Why does Python list of lists behave differently depending on their declaration?

Question

I am trying to create a list inside another list in Python. I noticed that depending on the declaration the final (outer) list behaves differently.

I tried to create list of lists in two different ways.

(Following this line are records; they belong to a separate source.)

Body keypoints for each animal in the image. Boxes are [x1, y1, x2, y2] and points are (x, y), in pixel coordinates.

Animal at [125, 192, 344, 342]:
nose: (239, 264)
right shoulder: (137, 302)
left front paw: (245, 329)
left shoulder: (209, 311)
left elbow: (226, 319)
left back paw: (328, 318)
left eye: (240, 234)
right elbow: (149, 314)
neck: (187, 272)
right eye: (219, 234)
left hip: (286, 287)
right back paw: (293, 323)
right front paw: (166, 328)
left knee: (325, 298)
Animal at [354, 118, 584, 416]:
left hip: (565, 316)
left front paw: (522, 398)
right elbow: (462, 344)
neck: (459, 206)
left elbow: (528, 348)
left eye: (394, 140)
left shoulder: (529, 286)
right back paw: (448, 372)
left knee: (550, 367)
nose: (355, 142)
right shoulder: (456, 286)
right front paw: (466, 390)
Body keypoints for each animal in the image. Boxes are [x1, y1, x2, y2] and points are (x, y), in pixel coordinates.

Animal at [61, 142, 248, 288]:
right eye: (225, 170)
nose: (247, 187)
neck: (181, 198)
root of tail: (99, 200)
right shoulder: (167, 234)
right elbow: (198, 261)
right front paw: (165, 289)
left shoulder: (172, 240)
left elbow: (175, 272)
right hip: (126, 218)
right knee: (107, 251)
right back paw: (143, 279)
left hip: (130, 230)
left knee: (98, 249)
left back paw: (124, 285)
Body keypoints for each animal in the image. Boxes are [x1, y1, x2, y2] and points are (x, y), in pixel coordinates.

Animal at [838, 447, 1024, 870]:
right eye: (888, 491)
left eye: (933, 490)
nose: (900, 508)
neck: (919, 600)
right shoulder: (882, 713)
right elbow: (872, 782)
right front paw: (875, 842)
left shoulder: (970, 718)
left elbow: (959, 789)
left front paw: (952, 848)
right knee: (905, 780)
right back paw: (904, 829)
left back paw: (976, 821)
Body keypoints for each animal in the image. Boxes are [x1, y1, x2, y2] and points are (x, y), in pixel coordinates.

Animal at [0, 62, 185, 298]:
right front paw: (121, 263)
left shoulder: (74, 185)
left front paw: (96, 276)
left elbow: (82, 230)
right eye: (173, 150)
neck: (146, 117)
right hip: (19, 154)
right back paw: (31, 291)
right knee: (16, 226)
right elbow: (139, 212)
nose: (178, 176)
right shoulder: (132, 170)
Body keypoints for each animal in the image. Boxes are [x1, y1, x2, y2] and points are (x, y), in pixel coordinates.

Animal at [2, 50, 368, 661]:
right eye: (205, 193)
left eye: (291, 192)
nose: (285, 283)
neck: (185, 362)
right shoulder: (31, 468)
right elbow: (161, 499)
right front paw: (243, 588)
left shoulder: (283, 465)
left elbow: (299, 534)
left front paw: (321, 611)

Both cases gave me varies results.

#Case 1
def test():
    lt1 = lt2 = list()
    for i in range(0, 10):
        for j in range(0, 2):
            lt1.append(j);
        lt2.append(lt1);
        lt1 = [];
    print (lt2)

if __name__ == "__main__":
    test()

#Case 2
def test():
    lt1 = list()
    lt2 = list()
    for i in range(0, 10):
        for j in range(0, 2):
            lt1.append(j);
        lt2.append(lt1);
        lt1 = [];
    print (lt2)

if __name__ == "__main__":
    test()

In case 1 the output is [0, 1, [...], [0, 1], [0, 1], [0, 1], [0, 1], [0, 1], [0, 1], [0, 1], [0, 1], [0, 1]]

In case 2 the output is [[0, 1], [0, 1], [0, 1], [0, 1], [0, 1], [0, 1], [0, 1], [0, 1], [0, 1], [0, 1]] which is the expected answer for my implementation.

I wanted to know why the first code snippet acts differently.

Answer 1

It's because of the first line:

>>> a = b = []
>>> a
[]
>>> b
[]
>>> a is b
True
>>> a = []
>>> b = []
>>> a is b
False
>>> 

With one line as in case 1, it contains the same object, so:

>>> a = b = []
>>> a.append(1)
>>> a
[1]
>>> b
[1]
>>> 

Which doesn't happen with two lines:

>>> a = []
>>> b = []
>>> a.append(1)
>>> a
[1]
>>> b
[]
>>> 

So simply because the first line of case 1 has a and b that are the exact same objects, unlike the second case's fist line, that are same values, but different id ( id(a) == id(b) is the same as a is b ).